*Excerpted data*:
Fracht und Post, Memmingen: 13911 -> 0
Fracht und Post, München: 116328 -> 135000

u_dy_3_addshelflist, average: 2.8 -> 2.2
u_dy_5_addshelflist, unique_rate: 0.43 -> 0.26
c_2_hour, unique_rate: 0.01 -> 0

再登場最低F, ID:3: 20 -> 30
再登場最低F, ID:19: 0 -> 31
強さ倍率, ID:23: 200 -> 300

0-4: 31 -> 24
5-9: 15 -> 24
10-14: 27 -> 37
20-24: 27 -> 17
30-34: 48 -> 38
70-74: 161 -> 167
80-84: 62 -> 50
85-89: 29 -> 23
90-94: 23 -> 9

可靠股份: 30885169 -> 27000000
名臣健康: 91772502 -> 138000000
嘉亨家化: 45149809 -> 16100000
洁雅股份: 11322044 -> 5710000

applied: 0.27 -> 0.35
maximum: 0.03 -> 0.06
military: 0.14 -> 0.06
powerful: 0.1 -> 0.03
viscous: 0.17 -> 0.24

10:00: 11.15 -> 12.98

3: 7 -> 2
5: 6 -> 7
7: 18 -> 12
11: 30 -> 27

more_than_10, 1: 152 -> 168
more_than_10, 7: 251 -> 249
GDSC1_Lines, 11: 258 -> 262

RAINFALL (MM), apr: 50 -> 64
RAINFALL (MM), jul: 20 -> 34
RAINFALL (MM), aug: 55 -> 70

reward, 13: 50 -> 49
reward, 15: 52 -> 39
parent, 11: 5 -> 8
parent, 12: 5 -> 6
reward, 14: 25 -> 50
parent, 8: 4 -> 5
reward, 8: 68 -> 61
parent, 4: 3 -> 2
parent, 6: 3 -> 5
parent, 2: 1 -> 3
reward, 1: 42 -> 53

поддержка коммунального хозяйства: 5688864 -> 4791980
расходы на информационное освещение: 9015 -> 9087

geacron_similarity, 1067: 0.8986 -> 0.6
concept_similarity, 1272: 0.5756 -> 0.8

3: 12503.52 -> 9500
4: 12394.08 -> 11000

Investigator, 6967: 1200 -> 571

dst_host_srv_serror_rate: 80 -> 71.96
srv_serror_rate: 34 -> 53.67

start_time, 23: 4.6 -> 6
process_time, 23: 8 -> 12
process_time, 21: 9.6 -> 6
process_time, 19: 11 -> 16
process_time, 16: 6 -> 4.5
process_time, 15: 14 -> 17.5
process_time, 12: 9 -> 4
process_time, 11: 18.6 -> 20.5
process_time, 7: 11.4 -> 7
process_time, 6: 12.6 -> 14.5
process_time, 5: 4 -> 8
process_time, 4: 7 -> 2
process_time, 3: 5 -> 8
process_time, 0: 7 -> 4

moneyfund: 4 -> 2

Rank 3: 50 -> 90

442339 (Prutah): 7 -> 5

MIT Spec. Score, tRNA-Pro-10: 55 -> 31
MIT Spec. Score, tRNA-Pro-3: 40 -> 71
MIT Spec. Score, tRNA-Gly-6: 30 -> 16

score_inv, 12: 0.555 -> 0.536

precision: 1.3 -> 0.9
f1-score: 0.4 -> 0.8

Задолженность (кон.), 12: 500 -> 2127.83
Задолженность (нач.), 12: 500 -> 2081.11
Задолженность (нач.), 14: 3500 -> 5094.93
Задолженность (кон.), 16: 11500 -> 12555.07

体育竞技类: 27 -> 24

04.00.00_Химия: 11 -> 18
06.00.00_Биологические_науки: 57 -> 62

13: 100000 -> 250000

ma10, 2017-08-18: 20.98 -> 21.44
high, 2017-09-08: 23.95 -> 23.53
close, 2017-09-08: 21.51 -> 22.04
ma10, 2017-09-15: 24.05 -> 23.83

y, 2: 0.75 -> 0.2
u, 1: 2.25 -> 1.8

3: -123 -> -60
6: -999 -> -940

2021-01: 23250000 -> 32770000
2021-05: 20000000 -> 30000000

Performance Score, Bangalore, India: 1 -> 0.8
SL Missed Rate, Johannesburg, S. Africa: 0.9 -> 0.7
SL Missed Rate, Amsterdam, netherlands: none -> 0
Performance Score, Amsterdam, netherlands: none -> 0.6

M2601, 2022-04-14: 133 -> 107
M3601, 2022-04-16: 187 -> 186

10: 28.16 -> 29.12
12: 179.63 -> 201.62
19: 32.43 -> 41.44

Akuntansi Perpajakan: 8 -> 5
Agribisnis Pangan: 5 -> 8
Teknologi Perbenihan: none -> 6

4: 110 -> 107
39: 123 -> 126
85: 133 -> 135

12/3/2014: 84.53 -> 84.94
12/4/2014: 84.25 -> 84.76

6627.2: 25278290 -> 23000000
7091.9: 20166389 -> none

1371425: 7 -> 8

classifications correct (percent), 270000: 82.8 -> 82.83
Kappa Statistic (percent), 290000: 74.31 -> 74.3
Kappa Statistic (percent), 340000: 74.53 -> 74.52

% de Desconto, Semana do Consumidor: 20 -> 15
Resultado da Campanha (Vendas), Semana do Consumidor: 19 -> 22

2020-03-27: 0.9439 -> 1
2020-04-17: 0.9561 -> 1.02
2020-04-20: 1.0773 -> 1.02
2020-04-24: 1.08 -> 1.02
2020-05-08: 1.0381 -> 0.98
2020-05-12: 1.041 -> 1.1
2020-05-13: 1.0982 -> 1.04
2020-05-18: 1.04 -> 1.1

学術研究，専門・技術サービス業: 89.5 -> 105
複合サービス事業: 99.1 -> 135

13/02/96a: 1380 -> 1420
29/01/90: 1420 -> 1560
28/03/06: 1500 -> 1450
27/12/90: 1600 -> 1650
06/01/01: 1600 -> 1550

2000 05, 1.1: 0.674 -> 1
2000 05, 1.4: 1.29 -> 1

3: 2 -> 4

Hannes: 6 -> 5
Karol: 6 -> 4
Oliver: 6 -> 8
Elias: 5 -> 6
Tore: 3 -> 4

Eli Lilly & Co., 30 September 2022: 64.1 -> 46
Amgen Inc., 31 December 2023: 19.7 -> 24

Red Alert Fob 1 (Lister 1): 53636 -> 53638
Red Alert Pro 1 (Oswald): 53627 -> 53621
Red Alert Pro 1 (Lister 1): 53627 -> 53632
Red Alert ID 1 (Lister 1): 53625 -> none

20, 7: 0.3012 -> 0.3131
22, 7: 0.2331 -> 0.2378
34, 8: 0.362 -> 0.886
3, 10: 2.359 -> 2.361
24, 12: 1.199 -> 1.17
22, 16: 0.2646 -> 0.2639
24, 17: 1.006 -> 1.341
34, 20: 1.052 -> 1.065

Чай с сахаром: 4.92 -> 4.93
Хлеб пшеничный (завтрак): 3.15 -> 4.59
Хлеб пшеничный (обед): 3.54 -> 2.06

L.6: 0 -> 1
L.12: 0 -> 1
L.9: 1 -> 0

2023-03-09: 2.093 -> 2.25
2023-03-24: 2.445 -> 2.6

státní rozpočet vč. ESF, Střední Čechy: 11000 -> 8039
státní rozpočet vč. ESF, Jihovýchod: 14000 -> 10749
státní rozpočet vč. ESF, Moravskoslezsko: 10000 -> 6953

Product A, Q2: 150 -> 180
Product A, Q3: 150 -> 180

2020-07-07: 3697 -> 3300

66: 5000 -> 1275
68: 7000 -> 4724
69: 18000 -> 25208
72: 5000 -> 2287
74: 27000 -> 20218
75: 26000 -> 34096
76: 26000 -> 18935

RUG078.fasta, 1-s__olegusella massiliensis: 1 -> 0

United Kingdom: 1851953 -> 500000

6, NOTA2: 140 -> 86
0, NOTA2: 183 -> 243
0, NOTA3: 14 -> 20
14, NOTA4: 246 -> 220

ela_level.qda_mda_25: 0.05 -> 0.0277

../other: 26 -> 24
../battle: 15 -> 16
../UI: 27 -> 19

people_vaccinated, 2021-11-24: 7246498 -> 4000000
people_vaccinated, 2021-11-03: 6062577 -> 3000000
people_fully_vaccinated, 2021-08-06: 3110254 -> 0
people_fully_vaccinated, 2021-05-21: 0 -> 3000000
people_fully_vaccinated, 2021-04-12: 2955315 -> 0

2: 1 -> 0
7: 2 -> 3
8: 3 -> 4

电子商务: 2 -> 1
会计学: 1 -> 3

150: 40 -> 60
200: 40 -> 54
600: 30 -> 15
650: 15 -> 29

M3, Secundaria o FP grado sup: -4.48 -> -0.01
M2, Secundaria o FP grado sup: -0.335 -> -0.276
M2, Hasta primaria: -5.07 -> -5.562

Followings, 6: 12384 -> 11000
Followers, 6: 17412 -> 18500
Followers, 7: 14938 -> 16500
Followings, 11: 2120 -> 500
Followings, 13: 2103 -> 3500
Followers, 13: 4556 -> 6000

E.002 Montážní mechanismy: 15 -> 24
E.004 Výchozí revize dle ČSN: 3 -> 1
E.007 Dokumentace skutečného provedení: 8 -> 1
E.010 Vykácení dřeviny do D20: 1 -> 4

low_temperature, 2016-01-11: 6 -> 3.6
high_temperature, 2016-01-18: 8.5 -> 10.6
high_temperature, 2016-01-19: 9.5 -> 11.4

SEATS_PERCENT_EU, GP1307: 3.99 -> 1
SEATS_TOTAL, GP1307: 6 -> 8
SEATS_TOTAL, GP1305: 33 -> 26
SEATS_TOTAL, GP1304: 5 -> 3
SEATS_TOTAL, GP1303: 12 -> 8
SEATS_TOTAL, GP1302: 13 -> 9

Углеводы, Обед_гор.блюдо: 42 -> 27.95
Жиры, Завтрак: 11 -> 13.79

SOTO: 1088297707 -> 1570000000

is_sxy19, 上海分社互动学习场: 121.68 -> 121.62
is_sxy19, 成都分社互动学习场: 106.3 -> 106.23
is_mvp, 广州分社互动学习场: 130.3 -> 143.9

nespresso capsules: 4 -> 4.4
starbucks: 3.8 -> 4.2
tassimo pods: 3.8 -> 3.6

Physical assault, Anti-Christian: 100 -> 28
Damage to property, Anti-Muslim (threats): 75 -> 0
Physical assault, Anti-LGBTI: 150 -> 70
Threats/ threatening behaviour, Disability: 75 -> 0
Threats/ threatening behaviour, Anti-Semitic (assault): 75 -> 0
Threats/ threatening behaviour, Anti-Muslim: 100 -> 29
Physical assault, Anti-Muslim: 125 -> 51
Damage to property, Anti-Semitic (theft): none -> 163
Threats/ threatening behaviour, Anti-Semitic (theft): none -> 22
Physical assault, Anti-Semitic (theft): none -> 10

*Goal of the exercise*:
Give back exactly the lines above starting at the line where "Kappa Statistic (percent), 340000: 74.53" appears and ending at the line where "Tore: 3 -> 4" appears, both included, with no other lines.

*The answer*:
Kappa Statistic (percent), 340000: 74.53 -> 74.52

% de Desconto, Semana do Consumidor: 20 -> 15
Resultado da Campanha (Vendas), Semana do Consumidor: 19 -> 22

2020-03-27: 0.9439 -> 1
2020-04-17: 0.9561 -> 1.02
2020-04-20: 1.0773 -> 1.02
2020-04-24: 1.08 -> 1.02
2020-05-08: 1.0381 -> 0.98
2020-05-12: 1.041 -> 1.1
2020-05-13: 1.0982 -> 1.04
2020-05-18: 1.04 -> 1.1

学術研究，専門・技術サービス業: 89.5 -> 105
複合サービス事業: 99.1 -> 135

13/02/96a: 1380 -> 1420
29/01/90: 1420 -> 1560
28/03/06: 1500 -> 1450
27/12/90: 1600 -> 1650
06/01/01: 1600 -> 1550

2000 05, 1.1: 0.674 -> 1
2000 05, 1.4: 1.29 -> 1

3: 2 -> 4

Hannes: 6 -> 5
Karol: 6 -> 4
Oliver: 6 -> 8
Elias: 5 -> 6
Tore: 3 -> 4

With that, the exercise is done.